=== Record set ===

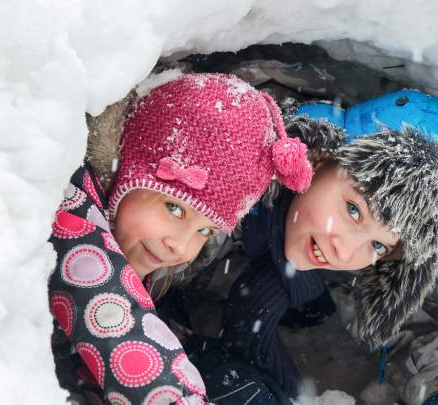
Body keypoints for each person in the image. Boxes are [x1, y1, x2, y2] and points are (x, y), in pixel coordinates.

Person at [165, 88, 438, 405]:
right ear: (318, 159)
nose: (345, 252)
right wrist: (192, 361)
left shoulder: (343, 259)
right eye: (354, 210)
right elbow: (131, 290)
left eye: (378, 244)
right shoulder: (216, 205)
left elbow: (415, 333)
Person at [46, 73, 313, 404]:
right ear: (129, 171)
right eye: (174, 208)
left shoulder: (138, 243)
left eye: (205, 231)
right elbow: (113, 320)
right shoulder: (69, 204)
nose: (182, 246)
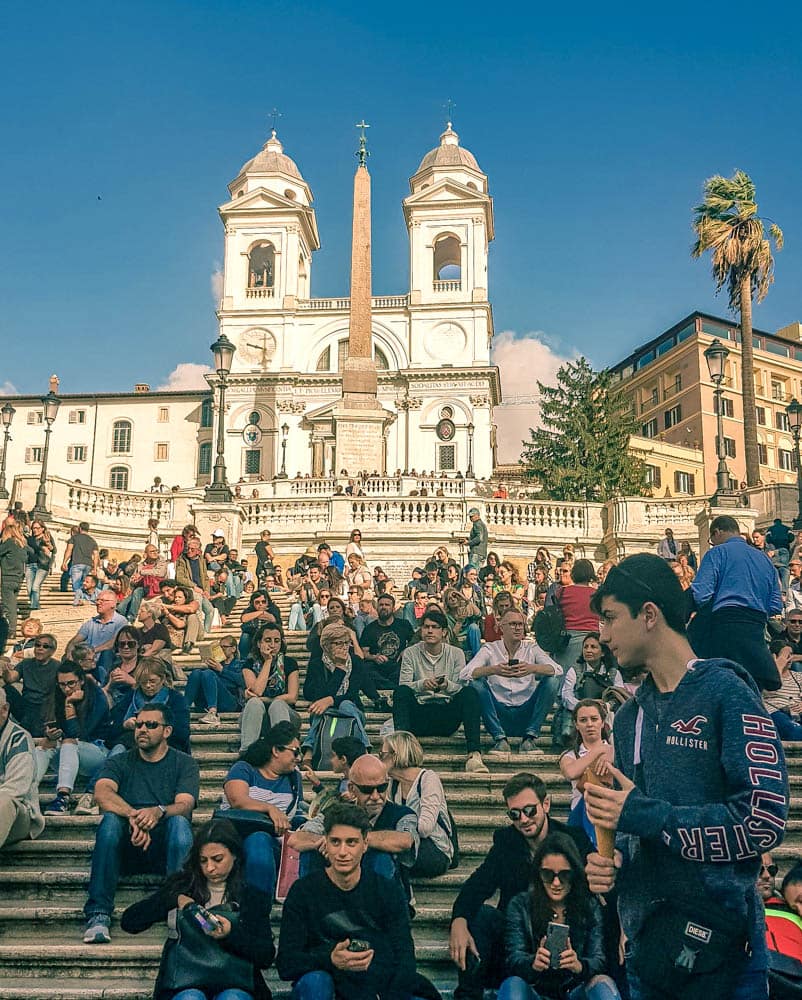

===

* Exercise instructions
Set down exactly and only the lines from the start of the entries above through the line containing "left eye: (378, 244)", both ends included, omitting the pictures.

* Solution to this exercise
Body keypoints for each person in the image. Boxes are [x1, y1, x2, y2] and points are (x, y), in pixel coordinates.

Person at [165, 88, 438, 405]:
right ear: (318, 159)
nose: (345, 252)
right wrist: (192, 361)
left shoulder: (343, 259)
right eye: (354, 210)
right elbow: (131, 290)
left eye: (378, 244)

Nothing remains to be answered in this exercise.